FENCE: A Financial and Multimodal Jailbreak Detection Dataset
Mirae Kim, Seonghun Jeong, Youngjun Kwak
TL;DR
FENCE addresses the lack of finance-specific jailbreak resources for multimodal models by introducing a bilingual Korean–English dataset that emphasizes image-grounded threats. The authors construct FENCE through a three-step pipeline that transforms benign queries into harmful ones, collects query-relevant finance images, and fuses text and imagery to generate multimodal samples for training. They show that FENCE exposes vulnerabilities across commercial and open-source VLMs, with GPT-4o showing non-negligible attack success rates, and that a baseline detector trained on FENCE achieves 99% in-distribution accuracy and strong cross-benchmark performance.
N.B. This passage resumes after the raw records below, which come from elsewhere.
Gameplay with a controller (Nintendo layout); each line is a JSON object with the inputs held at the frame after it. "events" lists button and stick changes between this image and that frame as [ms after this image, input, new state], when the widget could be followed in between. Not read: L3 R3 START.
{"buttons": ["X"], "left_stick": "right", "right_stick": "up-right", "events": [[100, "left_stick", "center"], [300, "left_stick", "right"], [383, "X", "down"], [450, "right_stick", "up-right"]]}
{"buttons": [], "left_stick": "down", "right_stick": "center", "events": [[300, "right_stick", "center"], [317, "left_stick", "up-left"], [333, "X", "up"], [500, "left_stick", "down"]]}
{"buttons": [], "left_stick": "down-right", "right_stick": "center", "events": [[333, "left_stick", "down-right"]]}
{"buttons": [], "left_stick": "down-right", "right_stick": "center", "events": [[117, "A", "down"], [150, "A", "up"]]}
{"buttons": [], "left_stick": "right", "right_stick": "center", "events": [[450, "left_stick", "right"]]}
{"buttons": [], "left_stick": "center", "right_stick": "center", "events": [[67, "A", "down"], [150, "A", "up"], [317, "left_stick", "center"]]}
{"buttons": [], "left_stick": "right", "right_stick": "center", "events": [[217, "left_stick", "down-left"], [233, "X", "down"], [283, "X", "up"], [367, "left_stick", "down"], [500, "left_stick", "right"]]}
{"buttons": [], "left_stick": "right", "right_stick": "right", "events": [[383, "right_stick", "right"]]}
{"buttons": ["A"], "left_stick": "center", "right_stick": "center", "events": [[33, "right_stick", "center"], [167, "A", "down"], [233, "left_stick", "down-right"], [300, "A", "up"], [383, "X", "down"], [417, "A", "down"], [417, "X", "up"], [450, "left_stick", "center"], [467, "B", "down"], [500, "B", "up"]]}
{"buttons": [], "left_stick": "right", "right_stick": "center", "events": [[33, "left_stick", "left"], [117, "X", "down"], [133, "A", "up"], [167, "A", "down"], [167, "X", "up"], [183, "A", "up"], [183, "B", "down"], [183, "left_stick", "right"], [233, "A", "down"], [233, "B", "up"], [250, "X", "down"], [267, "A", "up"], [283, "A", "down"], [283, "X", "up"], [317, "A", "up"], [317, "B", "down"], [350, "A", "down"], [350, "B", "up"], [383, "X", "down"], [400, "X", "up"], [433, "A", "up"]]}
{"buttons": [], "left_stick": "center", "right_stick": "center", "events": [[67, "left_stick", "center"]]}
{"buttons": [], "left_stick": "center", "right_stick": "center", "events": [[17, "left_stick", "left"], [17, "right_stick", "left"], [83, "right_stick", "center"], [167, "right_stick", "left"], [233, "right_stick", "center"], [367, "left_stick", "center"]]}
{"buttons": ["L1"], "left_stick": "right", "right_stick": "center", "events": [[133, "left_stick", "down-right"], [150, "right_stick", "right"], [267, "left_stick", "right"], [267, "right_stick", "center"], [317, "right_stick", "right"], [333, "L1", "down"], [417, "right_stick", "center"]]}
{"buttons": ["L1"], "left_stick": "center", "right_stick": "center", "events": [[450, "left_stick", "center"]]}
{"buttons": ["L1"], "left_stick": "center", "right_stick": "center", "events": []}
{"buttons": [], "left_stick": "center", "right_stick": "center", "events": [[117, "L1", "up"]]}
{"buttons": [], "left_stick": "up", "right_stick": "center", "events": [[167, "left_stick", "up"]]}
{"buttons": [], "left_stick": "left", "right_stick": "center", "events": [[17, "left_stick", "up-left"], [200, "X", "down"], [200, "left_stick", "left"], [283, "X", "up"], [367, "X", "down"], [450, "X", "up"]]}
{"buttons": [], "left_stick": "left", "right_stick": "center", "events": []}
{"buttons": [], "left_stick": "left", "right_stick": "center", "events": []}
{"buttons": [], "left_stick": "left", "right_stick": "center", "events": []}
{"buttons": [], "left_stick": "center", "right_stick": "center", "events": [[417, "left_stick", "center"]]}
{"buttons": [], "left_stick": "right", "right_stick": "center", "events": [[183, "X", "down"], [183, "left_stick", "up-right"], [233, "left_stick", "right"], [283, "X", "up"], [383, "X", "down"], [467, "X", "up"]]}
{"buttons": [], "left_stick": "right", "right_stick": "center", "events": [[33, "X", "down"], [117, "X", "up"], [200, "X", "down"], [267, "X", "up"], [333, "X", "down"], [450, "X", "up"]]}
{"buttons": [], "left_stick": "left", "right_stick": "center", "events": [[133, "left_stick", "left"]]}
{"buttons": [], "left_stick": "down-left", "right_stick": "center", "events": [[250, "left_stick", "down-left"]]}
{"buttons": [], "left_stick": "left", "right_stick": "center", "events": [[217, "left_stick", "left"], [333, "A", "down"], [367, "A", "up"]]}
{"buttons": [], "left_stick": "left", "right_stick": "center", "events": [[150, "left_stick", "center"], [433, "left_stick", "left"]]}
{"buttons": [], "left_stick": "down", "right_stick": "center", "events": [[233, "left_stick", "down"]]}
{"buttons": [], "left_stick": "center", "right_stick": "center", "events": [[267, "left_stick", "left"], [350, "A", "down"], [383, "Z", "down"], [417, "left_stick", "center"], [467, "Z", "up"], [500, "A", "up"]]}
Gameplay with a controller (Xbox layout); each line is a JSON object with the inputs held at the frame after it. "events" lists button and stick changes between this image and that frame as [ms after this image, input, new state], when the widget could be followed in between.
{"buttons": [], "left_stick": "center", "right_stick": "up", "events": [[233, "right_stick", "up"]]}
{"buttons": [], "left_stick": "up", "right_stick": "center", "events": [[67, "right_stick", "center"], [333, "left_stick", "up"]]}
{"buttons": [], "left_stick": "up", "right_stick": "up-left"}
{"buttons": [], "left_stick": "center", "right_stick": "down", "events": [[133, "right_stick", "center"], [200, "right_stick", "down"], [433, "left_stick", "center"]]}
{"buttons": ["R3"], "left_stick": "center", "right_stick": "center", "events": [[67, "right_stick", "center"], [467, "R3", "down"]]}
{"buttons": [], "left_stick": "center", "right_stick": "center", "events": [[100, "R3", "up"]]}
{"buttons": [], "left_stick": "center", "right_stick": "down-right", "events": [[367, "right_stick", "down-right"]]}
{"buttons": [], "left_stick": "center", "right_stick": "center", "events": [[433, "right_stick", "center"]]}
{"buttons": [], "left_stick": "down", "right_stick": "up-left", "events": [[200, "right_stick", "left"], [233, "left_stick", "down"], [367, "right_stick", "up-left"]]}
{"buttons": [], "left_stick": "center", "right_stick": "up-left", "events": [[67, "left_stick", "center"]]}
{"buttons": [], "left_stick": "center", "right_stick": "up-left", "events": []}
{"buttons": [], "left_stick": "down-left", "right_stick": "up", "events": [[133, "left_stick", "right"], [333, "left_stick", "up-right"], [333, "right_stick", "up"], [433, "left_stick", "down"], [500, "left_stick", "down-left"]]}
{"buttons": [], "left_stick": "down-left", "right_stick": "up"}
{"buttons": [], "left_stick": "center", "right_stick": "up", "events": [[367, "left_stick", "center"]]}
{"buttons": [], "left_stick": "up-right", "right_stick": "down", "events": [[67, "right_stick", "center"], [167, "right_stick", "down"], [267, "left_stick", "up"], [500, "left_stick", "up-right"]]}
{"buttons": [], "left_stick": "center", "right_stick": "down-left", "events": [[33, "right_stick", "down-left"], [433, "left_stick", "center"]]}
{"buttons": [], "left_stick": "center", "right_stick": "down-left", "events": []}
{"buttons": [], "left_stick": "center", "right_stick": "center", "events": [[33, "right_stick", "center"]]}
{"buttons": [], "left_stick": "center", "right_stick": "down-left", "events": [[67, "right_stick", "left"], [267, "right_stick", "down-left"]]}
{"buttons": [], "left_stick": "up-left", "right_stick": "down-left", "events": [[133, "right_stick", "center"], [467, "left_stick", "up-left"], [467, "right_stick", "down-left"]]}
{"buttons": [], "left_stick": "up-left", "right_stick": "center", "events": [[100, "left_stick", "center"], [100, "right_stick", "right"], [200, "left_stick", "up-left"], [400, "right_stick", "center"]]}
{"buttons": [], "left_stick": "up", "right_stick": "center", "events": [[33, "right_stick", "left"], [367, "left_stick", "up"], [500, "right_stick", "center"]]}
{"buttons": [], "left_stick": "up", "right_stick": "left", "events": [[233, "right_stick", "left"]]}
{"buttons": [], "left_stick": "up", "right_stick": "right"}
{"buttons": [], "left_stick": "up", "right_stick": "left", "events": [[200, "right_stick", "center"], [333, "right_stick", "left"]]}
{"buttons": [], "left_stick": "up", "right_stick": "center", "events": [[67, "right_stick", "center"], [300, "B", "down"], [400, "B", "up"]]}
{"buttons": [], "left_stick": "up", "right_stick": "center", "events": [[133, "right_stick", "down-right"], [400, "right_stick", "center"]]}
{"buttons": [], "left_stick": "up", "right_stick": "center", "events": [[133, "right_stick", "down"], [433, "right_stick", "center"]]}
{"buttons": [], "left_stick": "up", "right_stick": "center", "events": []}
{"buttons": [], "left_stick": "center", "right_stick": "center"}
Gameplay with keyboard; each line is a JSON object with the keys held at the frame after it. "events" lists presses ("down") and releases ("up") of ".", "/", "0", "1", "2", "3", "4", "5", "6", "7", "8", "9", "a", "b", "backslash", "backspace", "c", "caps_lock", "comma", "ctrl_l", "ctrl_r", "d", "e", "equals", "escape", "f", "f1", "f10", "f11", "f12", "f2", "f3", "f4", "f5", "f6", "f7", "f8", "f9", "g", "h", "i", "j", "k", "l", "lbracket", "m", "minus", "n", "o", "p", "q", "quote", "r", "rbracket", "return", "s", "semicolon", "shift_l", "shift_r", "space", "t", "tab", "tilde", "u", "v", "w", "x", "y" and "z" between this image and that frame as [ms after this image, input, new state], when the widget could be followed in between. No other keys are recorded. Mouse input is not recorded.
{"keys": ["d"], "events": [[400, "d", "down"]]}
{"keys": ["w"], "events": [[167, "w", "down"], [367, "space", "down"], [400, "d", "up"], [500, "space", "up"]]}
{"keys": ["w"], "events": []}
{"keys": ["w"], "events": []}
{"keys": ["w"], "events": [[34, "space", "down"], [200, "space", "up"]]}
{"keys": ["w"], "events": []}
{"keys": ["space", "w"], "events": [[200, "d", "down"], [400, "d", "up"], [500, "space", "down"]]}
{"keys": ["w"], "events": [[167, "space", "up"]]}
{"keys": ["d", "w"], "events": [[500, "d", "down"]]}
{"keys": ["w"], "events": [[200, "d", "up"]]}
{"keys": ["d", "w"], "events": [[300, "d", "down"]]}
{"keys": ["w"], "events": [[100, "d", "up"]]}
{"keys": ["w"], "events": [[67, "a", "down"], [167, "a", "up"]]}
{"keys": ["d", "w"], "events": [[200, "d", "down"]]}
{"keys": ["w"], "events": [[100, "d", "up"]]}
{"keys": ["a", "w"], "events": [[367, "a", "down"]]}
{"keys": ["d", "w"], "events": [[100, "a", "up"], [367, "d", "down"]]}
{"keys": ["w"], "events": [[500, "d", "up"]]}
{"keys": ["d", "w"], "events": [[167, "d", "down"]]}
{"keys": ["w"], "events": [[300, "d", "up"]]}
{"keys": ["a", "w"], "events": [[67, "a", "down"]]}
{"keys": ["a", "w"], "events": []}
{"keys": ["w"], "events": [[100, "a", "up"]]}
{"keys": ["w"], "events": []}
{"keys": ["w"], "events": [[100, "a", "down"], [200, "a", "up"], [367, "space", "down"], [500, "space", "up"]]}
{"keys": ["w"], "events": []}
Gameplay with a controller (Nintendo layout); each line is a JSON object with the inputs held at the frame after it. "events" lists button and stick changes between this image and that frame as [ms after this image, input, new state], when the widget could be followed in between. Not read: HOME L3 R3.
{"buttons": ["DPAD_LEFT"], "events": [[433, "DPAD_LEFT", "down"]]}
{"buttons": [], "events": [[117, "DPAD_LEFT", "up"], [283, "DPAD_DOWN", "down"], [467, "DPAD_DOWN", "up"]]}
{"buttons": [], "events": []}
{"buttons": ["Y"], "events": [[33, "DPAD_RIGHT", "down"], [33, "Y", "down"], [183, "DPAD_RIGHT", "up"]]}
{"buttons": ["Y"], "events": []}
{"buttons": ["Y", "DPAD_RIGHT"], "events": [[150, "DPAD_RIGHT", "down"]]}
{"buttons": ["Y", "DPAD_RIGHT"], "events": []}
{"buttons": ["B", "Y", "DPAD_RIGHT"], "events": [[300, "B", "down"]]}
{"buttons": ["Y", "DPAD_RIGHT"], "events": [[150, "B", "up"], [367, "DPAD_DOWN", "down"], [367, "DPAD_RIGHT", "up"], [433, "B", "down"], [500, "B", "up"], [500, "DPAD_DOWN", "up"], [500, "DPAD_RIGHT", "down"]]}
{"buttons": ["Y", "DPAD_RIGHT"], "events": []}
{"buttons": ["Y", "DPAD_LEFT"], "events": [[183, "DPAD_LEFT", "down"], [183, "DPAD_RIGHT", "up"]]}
Furthermore, fine-tuning small guardrail models on FENCE substantially improves defense rates, demonstrating the dataset's practical value for building safer finance AI systems. Overall, FENCE offers a robust resource for domain-specific safety evaluation and guardrail training in high-stakes financial applications.
Abstract
Jailbreaking poses a significant risk to the deployment of Large Language Models (LLMs) and Vision Language Models (VLMs). VLMs are particularly vulnerable because they process both text and images, creating broader attack surfaces. However, available resources for jailbreak detection are scarce, particularly in finance. To address this gap, we present FENCE, a bilingual (Korean-English) multimodal dataset for training and evaluating jailbreak detectors in financial applications. FENCE emphasizes domain realism through finance-relevant queries paired with image-grounded threats. Experiments with commercial and open-source VLMs reveal consistent vulnerabilities, with GPT-4o showing measurable attack success rates and open-source models displaying greater exposure. A baseline detector trained on FENCE achieves 99 percent in-distribution accuracy and maintains strong performance on external benchmarks, underscoring the dataset's robustness for training reliable detection models. FENCE provides a focused resource for advancing multimodal jailbreak detection in finance and for supporting safer, more reliable AI systems in sensitive domains. Warning: This paper includes example data that may be offensive.